* [EXERCISE] Without the images, write out the whole listing exactly.

* [RECORDED DATA]
════════════════════
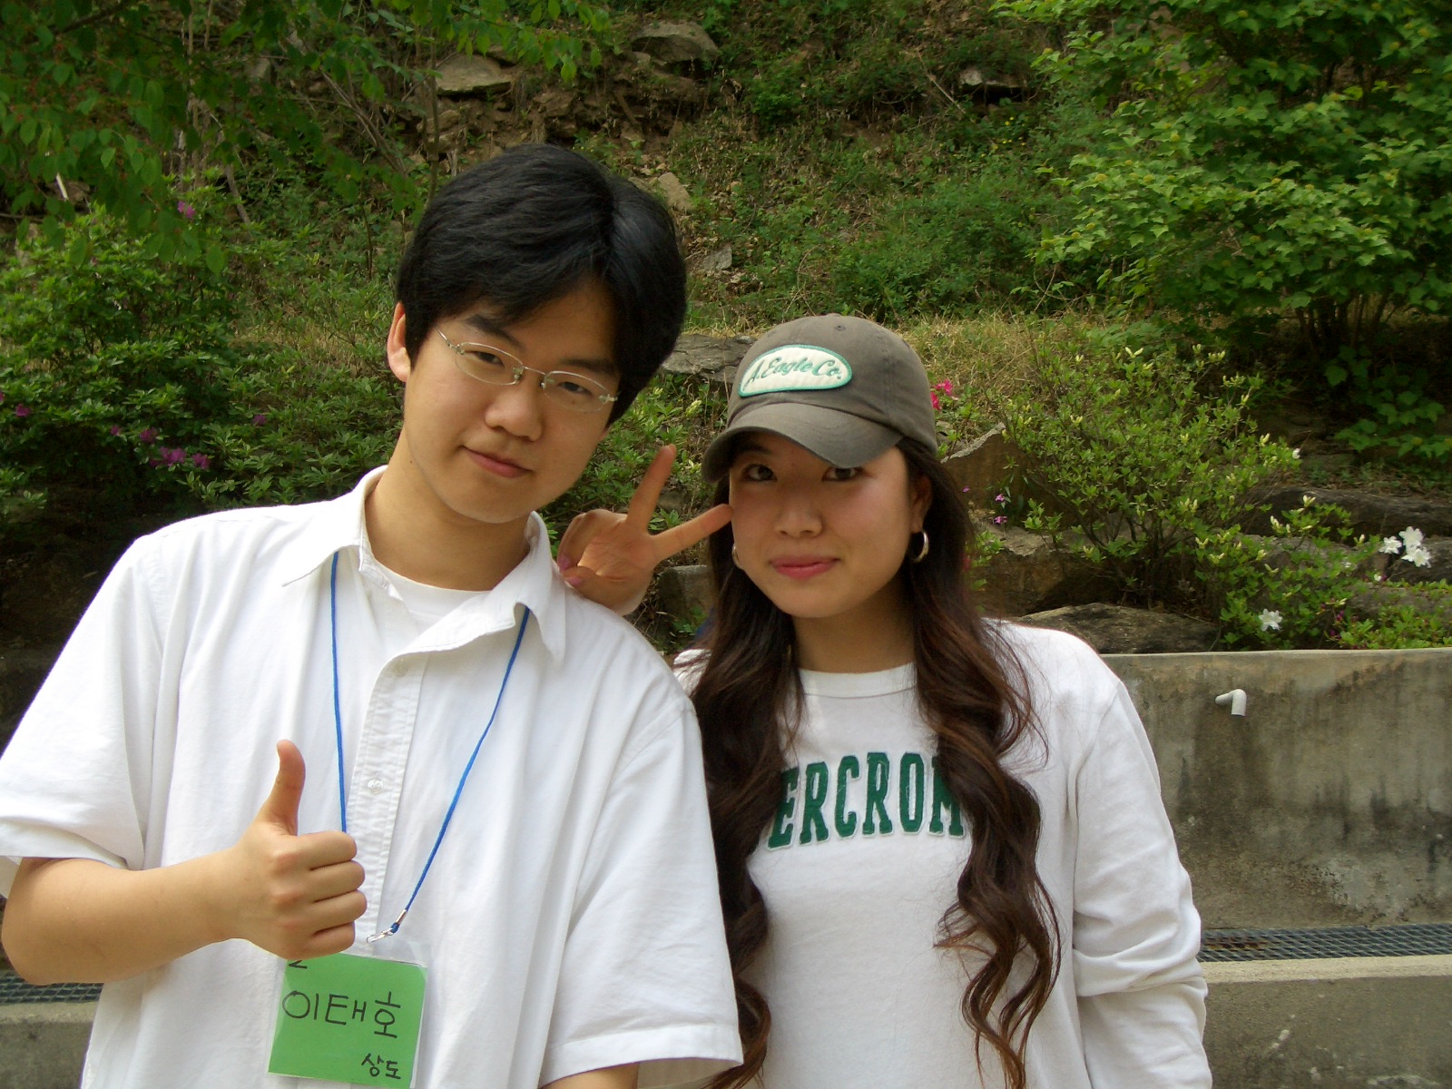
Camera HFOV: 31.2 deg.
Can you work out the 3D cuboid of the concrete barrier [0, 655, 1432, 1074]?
[{"bbox_3d":[0.049,0.843,6.408,4.200,1.084,0.952,-1,0,-5],"label":"concrete barrier"}]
════════════════════
* [ANSWER]
Camera HFOV: 31.2 deg.
Can you work out the 3D cuboid of the concrete barrier [0, 655, 1432, 1074]?
[{"bbox_3d":[0.049,0.843,6.408,4.200,1.084,0.952,-1,0,-5],"label":"concrete barrier"}]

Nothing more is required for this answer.